Explanation of symbols

DESCRIPTION OF SYMBOLS 1 Multi-stage gear 2 Small diameter gear 2a Shaft hole 2b Small diameter gear part 3 Large diameter gear 3a End surface 4 Inner peripheral hole 5 Outer part 5a Outer part 5b Bottom part 6 Concavity and convexity 7 Peripheral step part 8 Inclined side 8a Inclined groove 9 Protruding part 9a Push bending Protruding portion 10 Locking piece 11 Positioning jig 12 Heating horn 12a Horn lower end portion 12b Through hole 12c Inner peripheral end portion 12d Body portion 13 Cylindrical member 13a Inner periphery 14 Base 14a Center hole 15 Core pin

Claims (1)

In a multi-stage gear formed by coaxially coupling a metal small-diameter gear and a synthetic resin large-diameter gear, the small-diameter gear is provided in an inner peripheral hole formed with an equal inner diameter from the axial center of the large-diameter gear.
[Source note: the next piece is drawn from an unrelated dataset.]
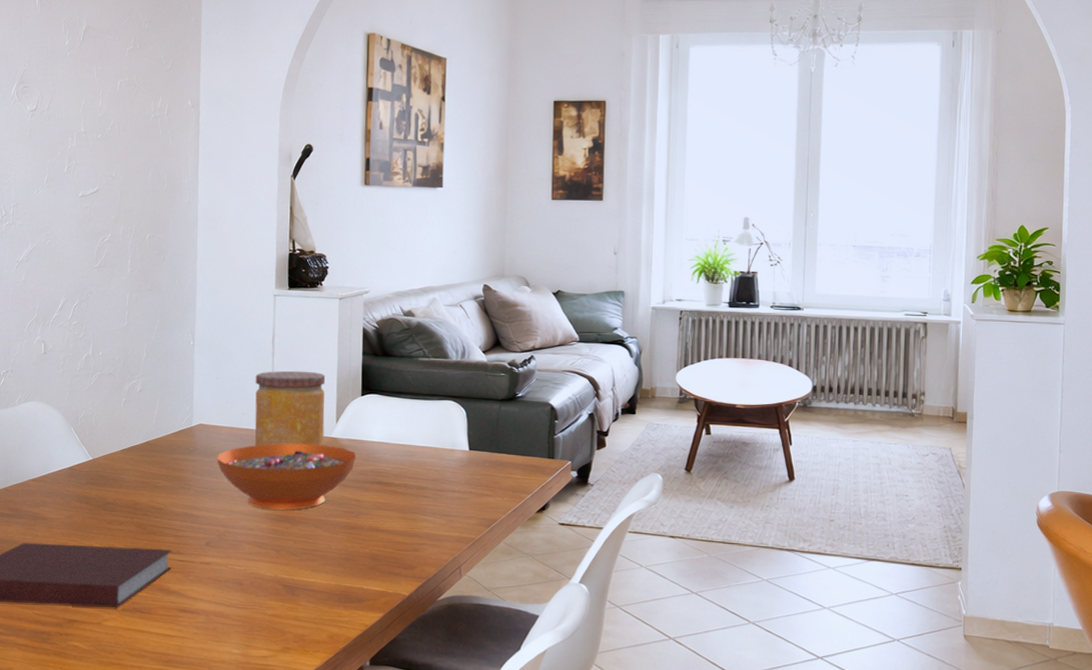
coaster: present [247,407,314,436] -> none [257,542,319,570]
The outer periphery of the coupled portion is fitted with the bottom portion locked, and the small-diameter gear has an unevenness at the upper peripheral portion on the opposite side to the bottom portion locked in the inner peripheral hole. Further, a protrusion having an inclined side is formed on the outer periphery from the upper end opposite to the bottom of the inner peripheral hole of the large-diameter gear, and the protrusion that is pushed and bent by heating and melting engages the upper end of the small-diameter gear. A multi-stage gear that is stopped and melted into and engaged with the unevenness.